§ **What you should do**
Please write out the records unchanged, from the first line through the line that contains "Vergangenheit zu korrigiere", including both ends.

--- Information given Enclosed Below ---

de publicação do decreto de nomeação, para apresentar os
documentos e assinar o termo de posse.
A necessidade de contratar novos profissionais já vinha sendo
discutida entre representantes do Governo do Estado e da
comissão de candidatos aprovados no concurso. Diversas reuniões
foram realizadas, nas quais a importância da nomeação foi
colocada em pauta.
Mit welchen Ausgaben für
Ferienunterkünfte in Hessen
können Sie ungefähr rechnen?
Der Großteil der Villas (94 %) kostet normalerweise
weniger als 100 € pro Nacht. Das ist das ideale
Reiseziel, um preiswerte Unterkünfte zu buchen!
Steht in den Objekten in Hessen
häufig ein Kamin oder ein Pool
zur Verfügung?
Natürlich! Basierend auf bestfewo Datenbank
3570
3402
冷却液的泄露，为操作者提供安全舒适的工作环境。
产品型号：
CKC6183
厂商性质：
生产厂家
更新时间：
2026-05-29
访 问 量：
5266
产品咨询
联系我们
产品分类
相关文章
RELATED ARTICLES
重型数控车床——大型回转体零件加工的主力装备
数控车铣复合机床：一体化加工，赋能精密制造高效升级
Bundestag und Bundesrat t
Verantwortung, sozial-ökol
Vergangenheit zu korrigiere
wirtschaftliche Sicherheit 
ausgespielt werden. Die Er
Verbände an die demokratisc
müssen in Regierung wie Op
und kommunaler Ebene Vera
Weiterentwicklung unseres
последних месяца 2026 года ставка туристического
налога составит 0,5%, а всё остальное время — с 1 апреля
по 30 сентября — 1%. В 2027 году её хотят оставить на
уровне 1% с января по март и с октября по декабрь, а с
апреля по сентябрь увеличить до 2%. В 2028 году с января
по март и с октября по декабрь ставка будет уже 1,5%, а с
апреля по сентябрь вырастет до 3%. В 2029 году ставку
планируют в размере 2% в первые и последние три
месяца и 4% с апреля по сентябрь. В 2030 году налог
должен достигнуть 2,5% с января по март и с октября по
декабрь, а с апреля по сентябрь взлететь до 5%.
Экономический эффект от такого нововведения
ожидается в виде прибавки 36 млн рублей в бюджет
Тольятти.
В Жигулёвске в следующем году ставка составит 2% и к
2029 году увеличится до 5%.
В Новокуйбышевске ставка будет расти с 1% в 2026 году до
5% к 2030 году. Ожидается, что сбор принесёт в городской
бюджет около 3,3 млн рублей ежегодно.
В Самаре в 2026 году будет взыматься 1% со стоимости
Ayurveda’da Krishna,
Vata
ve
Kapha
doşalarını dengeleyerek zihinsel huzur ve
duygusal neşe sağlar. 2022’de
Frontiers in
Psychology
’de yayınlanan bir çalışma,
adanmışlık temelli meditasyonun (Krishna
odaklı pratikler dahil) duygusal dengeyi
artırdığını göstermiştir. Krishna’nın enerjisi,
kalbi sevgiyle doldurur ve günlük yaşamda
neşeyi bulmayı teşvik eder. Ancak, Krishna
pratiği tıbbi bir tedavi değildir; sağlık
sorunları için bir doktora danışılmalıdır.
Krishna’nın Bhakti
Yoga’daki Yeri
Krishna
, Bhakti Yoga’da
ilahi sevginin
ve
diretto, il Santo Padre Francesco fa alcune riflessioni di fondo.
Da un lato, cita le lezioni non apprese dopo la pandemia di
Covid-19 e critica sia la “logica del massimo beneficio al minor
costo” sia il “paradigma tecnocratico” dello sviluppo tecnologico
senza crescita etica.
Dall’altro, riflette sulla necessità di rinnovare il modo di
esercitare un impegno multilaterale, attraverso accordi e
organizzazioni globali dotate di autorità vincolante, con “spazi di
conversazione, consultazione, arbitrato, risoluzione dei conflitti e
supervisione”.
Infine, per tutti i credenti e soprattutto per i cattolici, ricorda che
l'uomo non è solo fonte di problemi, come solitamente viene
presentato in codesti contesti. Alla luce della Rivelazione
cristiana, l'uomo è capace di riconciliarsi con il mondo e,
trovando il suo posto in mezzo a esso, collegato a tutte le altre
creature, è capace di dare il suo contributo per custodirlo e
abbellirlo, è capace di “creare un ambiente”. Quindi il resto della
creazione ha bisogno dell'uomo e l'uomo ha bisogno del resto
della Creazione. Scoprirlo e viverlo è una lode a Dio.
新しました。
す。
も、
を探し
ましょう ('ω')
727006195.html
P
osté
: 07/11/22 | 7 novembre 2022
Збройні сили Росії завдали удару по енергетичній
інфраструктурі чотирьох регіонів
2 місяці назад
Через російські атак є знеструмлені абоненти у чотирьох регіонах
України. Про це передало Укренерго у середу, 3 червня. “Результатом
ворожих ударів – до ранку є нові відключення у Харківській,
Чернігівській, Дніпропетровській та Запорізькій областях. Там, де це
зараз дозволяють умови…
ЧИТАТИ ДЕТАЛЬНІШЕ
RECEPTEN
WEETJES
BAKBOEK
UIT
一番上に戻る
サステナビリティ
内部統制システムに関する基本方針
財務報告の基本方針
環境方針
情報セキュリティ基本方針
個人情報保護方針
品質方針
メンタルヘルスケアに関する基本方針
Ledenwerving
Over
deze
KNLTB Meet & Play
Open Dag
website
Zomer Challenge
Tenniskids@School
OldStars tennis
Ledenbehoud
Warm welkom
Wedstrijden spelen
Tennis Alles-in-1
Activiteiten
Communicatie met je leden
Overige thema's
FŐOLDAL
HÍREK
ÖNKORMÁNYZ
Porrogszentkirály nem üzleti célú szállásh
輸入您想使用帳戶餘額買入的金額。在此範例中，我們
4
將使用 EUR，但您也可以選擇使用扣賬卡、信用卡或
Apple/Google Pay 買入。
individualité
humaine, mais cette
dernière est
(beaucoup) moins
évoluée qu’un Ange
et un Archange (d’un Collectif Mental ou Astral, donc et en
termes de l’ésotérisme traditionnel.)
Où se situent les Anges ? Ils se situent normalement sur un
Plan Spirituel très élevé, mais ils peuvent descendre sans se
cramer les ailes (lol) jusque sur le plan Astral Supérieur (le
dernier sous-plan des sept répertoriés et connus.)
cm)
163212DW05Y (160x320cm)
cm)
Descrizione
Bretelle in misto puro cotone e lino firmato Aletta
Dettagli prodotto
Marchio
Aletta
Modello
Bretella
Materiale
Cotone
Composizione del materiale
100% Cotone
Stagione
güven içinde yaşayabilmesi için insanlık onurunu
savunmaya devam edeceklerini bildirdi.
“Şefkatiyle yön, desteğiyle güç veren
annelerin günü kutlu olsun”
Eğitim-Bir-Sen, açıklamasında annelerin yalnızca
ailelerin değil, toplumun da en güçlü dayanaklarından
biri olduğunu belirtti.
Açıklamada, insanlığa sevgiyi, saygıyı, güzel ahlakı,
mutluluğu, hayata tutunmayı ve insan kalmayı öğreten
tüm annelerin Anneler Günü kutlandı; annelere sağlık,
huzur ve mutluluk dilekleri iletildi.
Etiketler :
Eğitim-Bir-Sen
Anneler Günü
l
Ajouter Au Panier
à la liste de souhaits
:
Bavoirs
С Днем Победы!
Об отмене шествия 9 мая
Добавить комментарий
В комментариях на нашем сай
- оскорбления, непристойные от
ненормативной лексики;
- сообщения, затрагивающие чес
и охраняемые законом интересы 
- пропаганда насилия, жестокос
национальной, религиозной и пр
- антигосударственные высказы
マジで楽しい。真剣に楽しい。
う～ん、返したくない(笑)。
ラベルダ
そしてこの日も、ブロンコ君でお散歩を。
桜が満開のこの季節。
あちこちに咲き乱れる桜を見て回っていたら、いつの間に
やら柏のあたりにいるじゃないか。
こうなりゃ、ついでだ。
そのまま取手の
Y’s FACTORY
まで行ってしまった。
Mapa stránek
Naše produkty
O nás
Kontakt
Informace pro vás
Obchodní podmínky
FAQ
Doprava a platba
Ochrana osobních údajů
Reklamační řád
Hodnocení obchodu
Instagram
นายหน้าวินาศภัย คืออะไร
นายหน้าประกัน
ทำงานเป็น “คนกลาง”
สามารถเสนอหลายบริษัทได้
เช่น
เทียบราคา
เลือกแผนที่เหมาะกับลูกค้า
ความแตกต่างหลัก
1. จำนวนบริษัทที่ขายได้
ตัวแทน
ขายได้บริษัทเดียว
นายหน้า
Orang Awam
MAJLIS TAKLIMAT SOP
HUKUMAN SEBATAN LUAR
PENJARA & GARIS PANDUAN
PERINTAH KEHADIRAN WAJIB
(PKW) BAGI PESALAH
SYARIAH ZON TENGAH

--- End of Enclosed Information given ---

§ **Solution to this problem**
de publicação do decreto de nomeação, para apresentar os
documentos e assinar o termo de posse.
A necessidade de contratar novos profissionais já vinha sendo
discutida entre representantes do Governo do Estado e da
comissão de candidatos aprovados no concurso. Diversas reuniões
foram realizadas, nas quais a importância da nomeação foi
colocada em pauta.
Mit welchen Ausgaben für
Ferienunterkünfte in Hessen
können Sie ungefähr rechnen?
Der Großteil der Villas (94 %) kostet normalerweise
weniger als 100 € pro Nacht. Das ist das ideale
Reiseziel, um preiswerte Unterkünfte zu buchen!
Steht in den Objekten in Hessen
häufig ein Kamin oder ein Pool
zur Verfügung?
Natürlich! Basierend auf bestfewo Datenbank
3570
3402
冷却液的泄露，为操作者提供安全舒适的工作环境。
产品型号：
CKC6183
厂商性质：
生产厂家
更新时间：
2026-05-29
访 问 量：
5266
产品咨询
联系我们
产品分类
相关文章
RELATED ARTICLES
重型数控车床——大型回转体零件加工的主力装备
数控车铣复合机床：一体化加工，赋能精密制造高效升级
Bundestag und Bundesrat t
Verantwortung, sozial-ökol
Vergangenheit zu korrigiere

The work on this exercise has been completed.